Ebenfalls ungewohnt und noch lehrreicher allerdings ist es, dass man vermeintlich bekannte Stücke neu entdecken könnte, weil dieser Saal erbarmungslos ehrlich Details herausmodellieren kann. Eine Tuba im Schlusssatz Brahms’ Zweiter? Theoretisch bekannt, steht in der Partitur, aber so, hier, so präsent: komplett unerhört. Wenn ein Hornist nur einen Moment zu lang darüber nachdenkt, ob er gerade richtig ist, wird nicht mehr nur er das hören.

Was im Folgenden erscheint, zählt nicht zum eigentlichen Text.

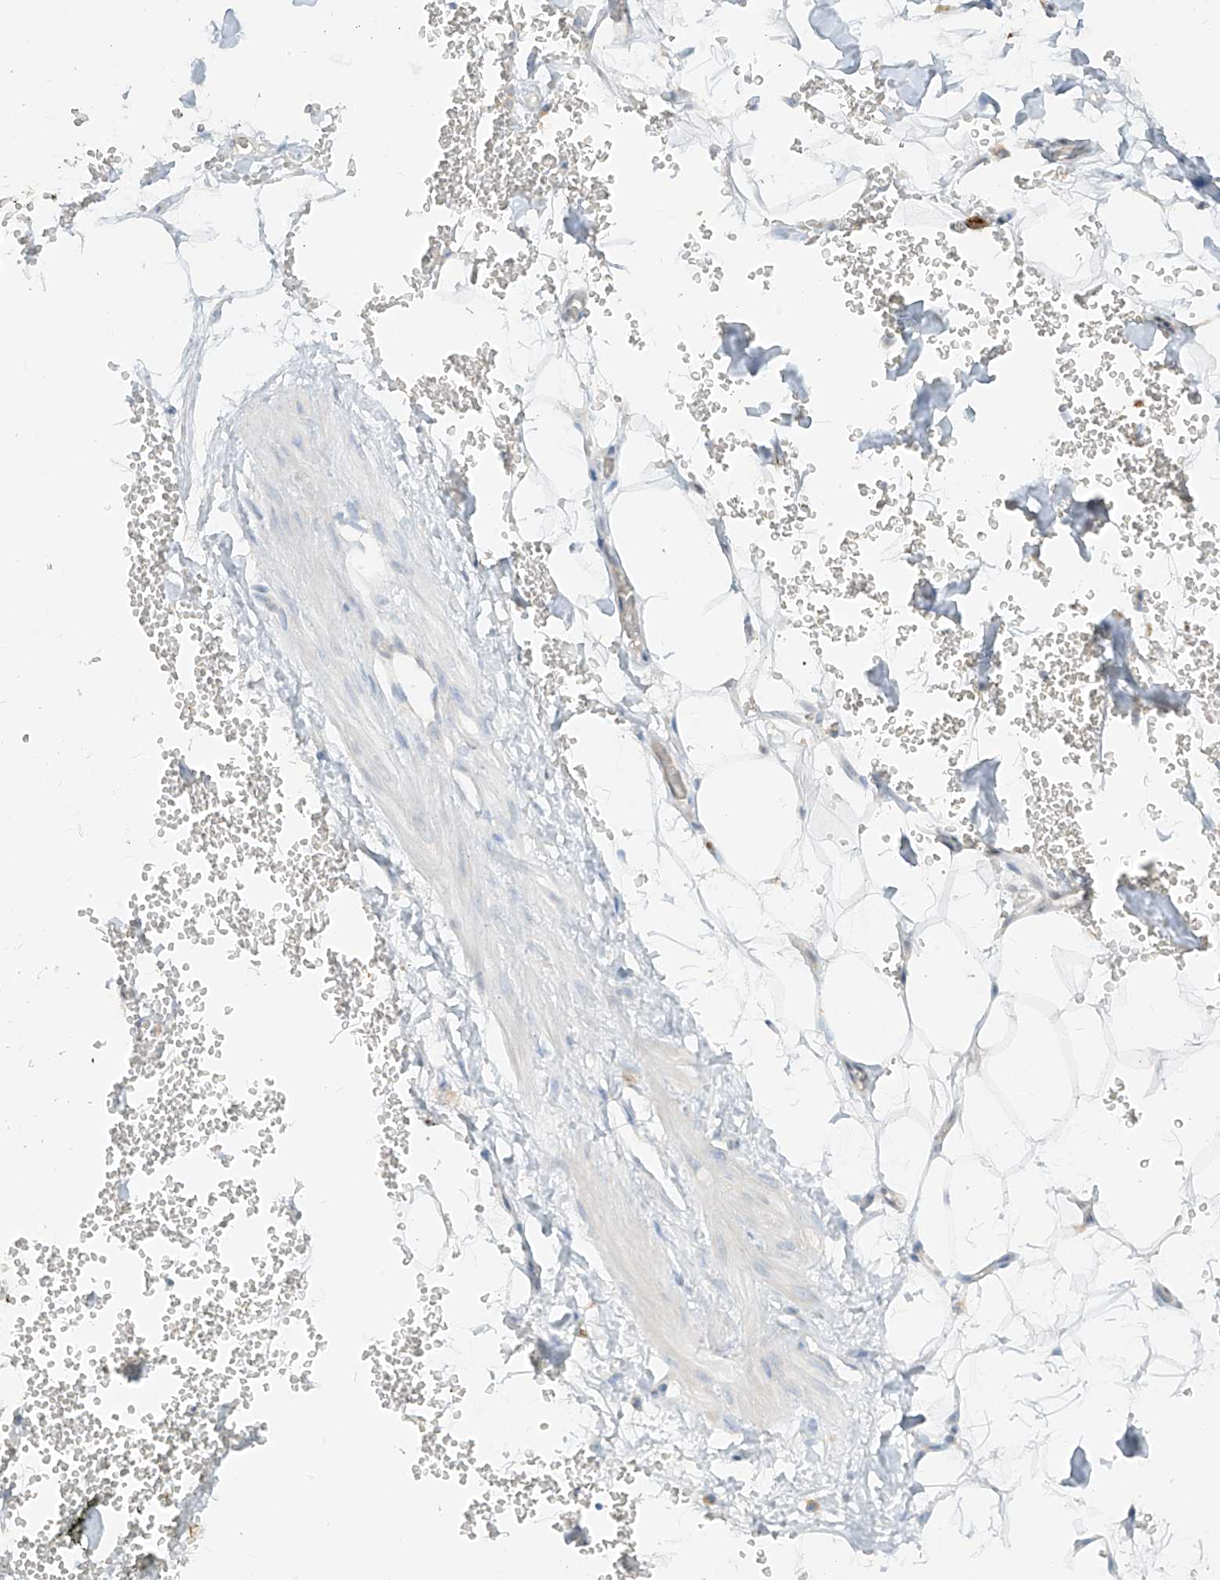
{"staining": {"intensity": "negative", "quantity": "none", "location": "none"}, "tissue": "adipose tissue", "cell_type": "Adipocytes", "image_type": "normal", "snomed": [{"axis": "morphology", "description": "Normal tissue, NOS"}, {"axis": "morphology", "description": "Adenocarcinoma, NOS"}, {"axis": "topography", "description": "Pancreas"}, {"axis": "topography", "description": "Peripheral nerve tissue"}], "caption": "High power microscopy micrograph of an immunohistochemistry (IHC) photomicrograph of unremarkable adipose tissue, revealing no significant staining in adipocytes.", "gene": "DGKQ", "patient": {"sex": "male", "age": 59}}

Überhaupt: Im klassisch-romantischen Repertoire – von Beethoven aus, der hier offenbar bravourös klingen kann, einige Jahrzehnte in beide Richtungen – dürfte dieser Saal ungeahnte Möglichkeiten des Scheiterns an Details bieten. Doch ebenso des Glänzens. Mitunter machte Hengelbrocks Dirigat noch den Eindruck, er wolle es lieber nicht übertreiben mit Dynamik und dem freudvoll auskostenden Hineinlegen in die Risiko-Kurven einer Partitur.

Eine besondere Herzensangelegenheit für den NDR-Maestro, der auf diesem Posten ja kaum mit Opern-Repertoire zu tun hat: Wagner, das „Parsifal“-Vorspiel, auf das Rolf Liebermanns rasantes Orchester-Galopp „Furioso“ bereits angespielt hatte. Nichts auch hier, hinter dem man sich bei kleinen Leistungsschwankungen noch verstecken könnte. Wer falsch einsetzt, bekommt von diesem Saal ein akustisches Martinshorn aufs Notenpult verpasst (die sind für das Orchester übrigens sehr elegant beleuchtet).

Nachdem Hengelbrock im ersten Teil des Konzerts eine große Portion klassischer Avantgarde als Stresstest auf die Gipsfaserplatten-Wellen der „Weißen Haut“ losgelassen hatte (und auch auf die Geschmacksnerven mancher Ehrengäste), legte er nach der Pause mit der Uraufführung von Wolfgang Rihms „Reminiszenz“ nach. Hier jedoch breitete sich, dem Schaffen und der Mentalität des Hamburger Autors Hans Henny Jahnn nachhorchend, eine dicke Nebelbank der Melancholie über das Konzert. Ein Stück, das in fahlen Farben über Sein und vor allem Nichtsein nachdachte, wie eine schwer morbide Melange aus Schubert, Mahler und Henze über arg letzte Dinge. Die sporadisch hineinkomponierte Orgel spielte eher eine Nebenrolle, Iveta Apkalnas großer Abend an diesem Instrument wird erst noch kommen. Tenor Jonas Kaufmann hatte bekanntlich die Prestige-Premiere absagen müssen. Pavol Breslik schaffte es in dieser knappen Viertelstunde nicht, über den Status eines achtbaren Stunt-Doubles hinauszukommen.

Auf der Zielgerade des Abends dann, im bei solchen Anlässen offenbar unverzichtbaren Finale von Beethovens Neunter, als zum ersten Mal das Hauptthema sein aufklärerisches Haupt in den Streichern erhob und Hengelbrock es zu einem Krimi aus Noten machte, war es so brutal still, dass man einer Steck­nadel dabei zuhören konnte, wie sie über das Fallen nachdachte.

Diese nervenverschlingende Disziplin zu einem spielerischen Vergnügen für ein ganzes Orchester zu machen, wird nicht einfach sein. Für einen Quasi-Hausdirigenten und Podiums-Stammgast wie Thomas Hengelbrock nicht, und noch viel weniger für die vielen Durchreisenden der nächsten Wochen und Monate. Man möchte ihnen schon jetzt starke Nerven wünschen.